1/25/13

Thomas Stangl is a virtuoso, both the writing and the construction of the book are amazingly successful







Thomas Stangl, Was Kommt, Literaturverlag Droschl, 2009.

In Thomas Bernhard’s searing, bitter, but magnificent play Heldenplatz, an aging Jewish professor who survived the Third Reich, and his family meet in a hotel room because his brother has just killed himself. In their discussion the wounds of the past open, the wounds of the trauma of Austria’s Jews. Near the end, Robert Schuster, the professor, exclaims:
They would really like to,
if they were honest
gas us today just like 50 years ago.
His brother’s daughter Anna concurs:
In Austria you have to be either Catholic
or National Socialist
anything else isn’t accepted,
anything else is exterminated.
The play ends with his brother’s widow hearing again the sounds of the 60.000 Austrians who, in 1938, had assembled on the Heldenplatz in Vienna, to cheer Adolf Hitler. Their noise drowns out everything else on stage until the curtain drops. In this play we see an oddly un-chronological view of history. History is what stays, what’s written into culture, language and people’s behavior. Bernhard’s play was written against the background of Kurt Waldheim’s presidency, who was an officer in the Second World War and while not participating in any war crimes in person, lied about his war record and had, as a commission’s report showed, had knowledge of war crimes at the time. Additionally, as Alexander Pollak and Ruth Wodak have shown in their studies, the Austrian press during that time engaged in untruthful as well as openly antisemitic attacks against Waldheim’s detractors, producing a heated and troubling atmosphere that may well have reminded careful observers of the 1930s.

> _Short task 1_
Write down every personal name, whether of a real person or a play character, that appears in the book review.
> _Short task 2_
Carry on the book review from its last sentence.

> _Data section_
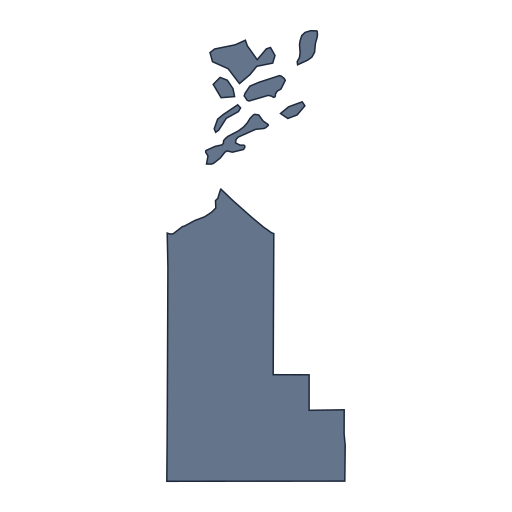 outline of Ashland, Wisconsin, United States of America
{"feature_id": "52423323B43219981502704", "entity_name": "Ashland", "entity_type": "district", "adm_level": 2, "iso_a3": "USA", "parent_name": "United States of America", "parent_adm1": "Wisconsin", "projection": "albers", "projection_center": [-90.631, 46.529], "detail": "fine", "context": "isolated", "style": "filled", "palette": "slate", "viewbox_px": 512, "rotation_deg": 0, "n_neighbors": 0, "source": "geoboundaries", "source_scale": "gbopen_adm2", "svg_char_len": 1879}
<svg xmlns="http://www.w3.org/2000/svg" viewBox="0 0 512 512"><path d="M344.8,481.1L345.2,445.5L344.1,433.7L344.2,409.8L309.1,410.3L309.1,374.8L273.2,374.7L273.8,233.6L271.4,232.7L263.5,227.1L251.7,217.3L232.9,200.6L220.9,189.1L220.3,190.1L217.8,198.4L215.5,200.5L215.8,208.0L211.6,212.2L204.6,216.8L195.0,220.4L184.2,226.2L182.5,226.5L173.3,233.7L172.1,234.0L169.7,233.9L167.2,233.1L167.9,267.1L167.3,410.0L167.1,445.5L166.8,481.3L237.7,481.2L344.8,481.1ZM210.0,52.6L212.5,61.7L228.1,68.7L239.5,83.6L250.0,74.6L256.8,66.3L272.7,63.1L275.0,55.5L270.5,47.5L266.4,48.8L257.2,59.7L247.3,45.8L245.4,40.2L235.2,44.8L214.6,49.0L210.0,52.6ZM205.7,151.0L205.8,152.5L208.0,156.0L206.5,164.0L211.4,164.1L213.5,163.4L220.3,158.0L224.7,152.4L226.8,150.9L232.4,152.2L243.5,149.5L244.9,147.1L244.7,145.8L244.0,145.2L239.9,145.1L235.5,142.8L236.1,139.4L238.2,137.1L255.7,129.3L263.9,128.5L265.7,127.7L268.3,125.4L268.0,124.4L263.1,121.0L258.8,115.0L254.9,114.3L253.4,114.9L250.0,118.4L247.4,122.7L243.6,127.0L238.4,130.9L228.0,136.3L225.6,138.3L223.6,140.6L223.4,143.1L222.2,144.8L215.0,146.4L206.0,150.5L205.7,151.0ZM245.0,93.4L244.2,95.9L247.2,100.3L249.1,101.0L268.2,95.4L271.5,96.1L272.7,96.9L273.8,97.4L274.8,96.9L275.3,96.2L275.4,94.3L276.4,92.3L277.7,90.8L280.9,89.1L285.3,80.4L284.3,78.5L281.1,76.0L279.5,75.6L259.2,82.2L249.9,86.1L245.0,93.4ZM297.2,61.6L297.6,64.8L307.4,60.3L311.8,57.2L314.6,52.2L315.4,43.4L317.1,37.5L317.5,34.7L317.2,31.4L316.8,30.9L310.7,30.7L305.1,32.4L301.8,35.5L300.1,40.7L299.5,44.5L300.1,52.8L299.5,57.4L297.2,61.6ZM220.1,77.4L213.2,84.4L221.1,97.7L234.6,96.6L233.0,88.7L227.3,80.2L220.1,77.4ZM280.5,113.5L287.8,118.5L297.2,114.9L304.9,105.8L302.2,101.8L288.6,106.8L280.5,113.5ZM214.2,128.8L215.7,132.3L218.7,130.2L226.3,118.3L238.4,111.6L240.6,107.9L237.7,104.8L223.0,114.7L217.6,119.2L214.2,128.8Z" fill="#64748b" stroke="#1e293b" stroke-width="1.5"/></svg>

> _Exercise response 1_
Thomas Stangl, Thomas Bernhard, Robert Schuster, Anna, Adolf Hitler, Kurt Waldheim, Alexander Pollak, Ruth Wodak

> _Exercise response 2_
The kind of thinking that informed Bernhard’s work, especially Heldenplatz, can also be found in Austrian writer Thomas Stangl’s new novel Was Kommt, published by Droschl and longlisted for the German Book Award. Thomas Stangl, born in 1966, is less well known than he should be. Was Kommt is a very good and exciting book although it’s not great; the reader keeps waiting for the novel to step up its game just a little, which never happens, which can be a tad frustrating in a novel this good. Stangl’s published by a small literary publisher, and despite winning a prize now and then, isn’t very well known nor as successful as his literary achievements should make him. Most disappointingly for me, he hasn’t been translated into French or English yet, so I can’t really share my enjoyment of his work with most of those who will read this article. And it really is an excellent book, so good, in fact, that I read it twice cover to cover without reading another book in the meantime. Stangl is a virtuoso, both the writing and the construction of the book are amazingly successful. Was Kommt is both (seemingly) simple and dauntingly complex at the same time, which is a result of Stangl’s reduced vocabulary and his use of short main clauses. There is none of Bernhard’s complex page-long constructions. Stangl’s sentences can be long, but when they are, all he offers, in terms of syntax, are paratactic constructions which are easy to parse. These parataxes are often used to create a strong sense of repetition, with words and even whole phrases recurring again and again.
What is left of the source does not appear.